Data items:
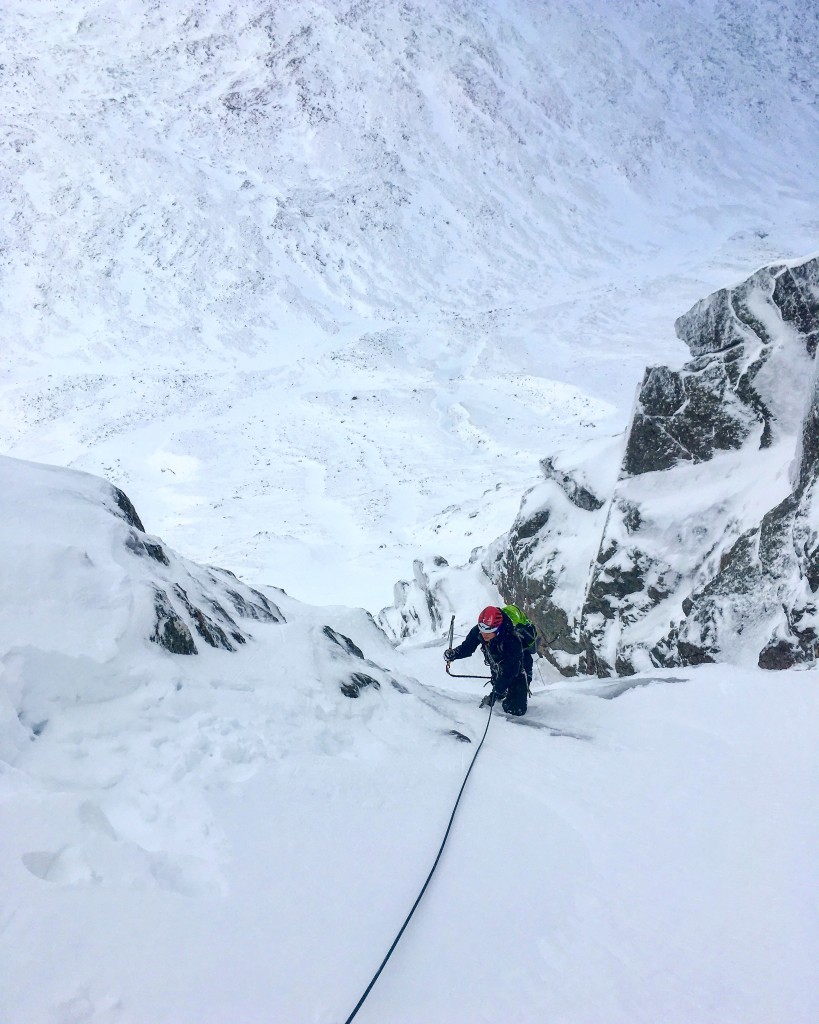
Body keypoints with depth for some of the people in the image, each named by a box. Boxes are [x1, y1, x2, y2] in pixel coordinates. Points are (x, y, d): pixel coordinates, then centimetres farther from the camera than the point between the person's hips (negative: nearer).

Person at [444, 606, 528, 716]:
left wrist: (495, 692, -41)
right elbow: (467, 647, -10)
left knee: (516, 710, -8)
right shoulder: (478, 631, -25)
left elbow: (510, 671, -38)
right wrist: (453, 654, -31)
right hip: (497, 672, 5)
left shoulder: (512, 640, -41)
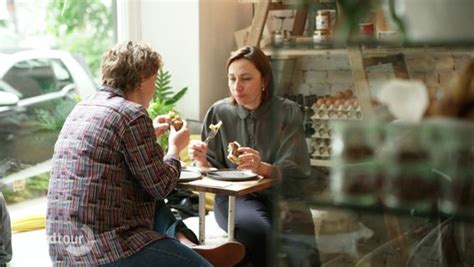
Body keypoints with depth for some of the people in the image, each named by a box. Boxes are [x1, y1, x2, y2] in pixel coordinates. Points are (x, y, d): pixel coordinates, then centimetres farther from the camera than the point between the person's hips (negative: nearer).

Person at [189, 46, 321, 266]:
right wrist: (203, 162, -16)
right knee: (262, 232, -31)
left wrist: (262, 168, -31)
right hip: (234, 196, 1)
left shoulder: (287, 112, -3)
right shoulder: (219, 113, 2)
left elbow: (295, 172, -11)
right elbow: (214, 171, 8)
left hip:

* **YOUR INSTRUCTIONS**
Look above for the line containing "left wrist: (262, 168, -31)". Return it and each line after it exactly, through the last line, and nothing more.

* **SOLUTION**
left wrist: (262, 168, -31)
right hip: (234, 196, 1)
left shoulder: (287, 112, -3)
right shoulder: (219, 113, 2)
left elbow: (295, 172, -11)
right elbow: (214, 171, 8)
left hip:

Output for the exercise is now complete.